Allerdings gibt es eine maßgebliche Ausnahme von der Vertragsfreiheit, die als sog. Kontrahierungszwang anerkannt ist. Kontrahieren heißt hier Verträge schließen. Somit meint der Ausdruck einen „Zwang zum Vertragsschluss“. Der Kontrahierungszwang ist vom Gesetzgeber in bestimmten Fällen vorgeschrieben. Sinn und Zweck dieses Kontrahierungszwanges ist es, ungerechtfertigte Benachteiligungen zu verhindern und dem Bürger eine Grundversorgung zu zusichern.

So ist es zum Beispiel vorgeschrieben, dass Energieversorgungsträger mit jedem Bürger einer Gemeinde zu allgemein gültigen und bekanntgemachten Tarifen einen Vertrag für die Versorgung schließen müssen. Dies geht sogar soweit, dass der entsprechende Bürger der Gemeinde einen Anspruch auf solch einen Vertragsschluss hat. Würde dieser Kontrahierungszwang nicht bestehen, könnte sich der Versorgungsträger seine Vertragspartner aussuchen und man würde die Gefahr eingehen, dass einige Bürger keinen Vertrag erhalten und so Grundversorgungsmittel wie Strom, Wasser und Gas nicht erhalten könnten.
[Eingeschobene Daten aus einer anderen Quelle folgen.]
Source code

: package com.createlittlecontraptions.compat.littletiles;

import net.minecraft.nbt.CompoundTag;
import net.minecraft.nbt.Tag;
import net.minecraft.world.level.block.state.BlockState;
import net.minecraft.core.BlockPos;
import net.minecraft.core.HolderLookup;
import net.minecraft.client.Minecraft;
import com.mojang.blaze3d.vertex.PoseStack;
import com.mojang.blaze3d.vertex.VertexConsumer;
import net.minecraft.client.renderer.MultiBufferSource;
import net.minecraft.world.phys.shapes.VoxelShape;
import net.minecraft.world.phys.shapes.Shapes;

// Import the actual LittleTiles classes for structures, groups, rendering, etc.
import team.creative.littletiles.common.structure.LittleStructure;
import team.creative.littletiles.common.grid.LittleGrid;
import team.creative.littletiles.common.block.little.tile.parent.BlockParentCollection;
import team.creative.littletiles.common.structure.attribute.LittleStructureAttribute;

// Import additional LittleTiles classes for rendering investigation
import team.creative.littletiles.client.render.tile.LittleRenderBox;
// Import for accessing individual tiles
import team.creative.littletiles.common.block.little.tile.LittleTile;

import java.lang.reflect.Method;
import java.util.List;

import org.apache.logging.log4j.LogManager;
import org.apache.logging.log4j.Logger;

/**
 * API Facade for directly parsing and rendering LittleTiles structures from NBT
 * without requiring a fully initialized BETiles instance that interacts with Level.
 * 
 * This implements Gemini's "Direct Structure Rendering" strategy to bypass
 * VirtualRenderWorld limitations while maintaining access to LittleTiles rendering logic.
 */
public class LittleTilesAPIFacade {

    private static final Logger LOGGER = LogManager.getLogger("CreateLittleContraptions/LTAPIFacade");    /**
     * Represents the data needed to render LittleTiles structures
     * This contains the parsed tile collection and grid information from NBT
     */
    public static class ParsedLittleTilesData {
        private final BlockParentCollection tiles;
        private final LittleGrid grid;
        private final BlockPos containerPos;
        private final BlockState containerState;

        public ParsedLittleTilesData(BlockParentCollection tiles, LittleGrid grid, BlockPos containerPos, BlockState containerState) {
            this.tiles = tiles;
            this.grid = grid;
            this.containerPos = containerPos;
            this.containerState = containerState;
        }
Darüber hinaus gibt es auch Kontrahierungszwänge, die nicht im Gesetz festgelegt sind und von der Rechtsprechung hergeleitet wurden. Dieses kann sich zum Beispiel im Vereinsrecht ergeben. Besteht ein gemeinnütziger Verein, zum Beispiel für den Tierschutz oder das Kulturleben in einer Gemeinde, scheint es unsachgemäß, wenn sich der Verein aussuchen könnte, wer Mitglied in diesem werden kann und wer nicht. Dies scheint auch vor dem Hintergrund unangebracht, weil man in kleinen Gemeinden manchmal nur einen solchen Verein hat und so einzelnen Bürgern verwehrt wäre, solch einem Verein überhaupt beizutreten. In dieser Situation hat die Rechtsprechung entschieden, dass der Verein nicht dazu befugt ist, Mitglieder abzulehnen. Dies gilt allerdings nur, wenn durch den Beitritt in den Verein einmalige Vorteile geboten werden, die sonst für den Bürger nicht zu erhalten sind.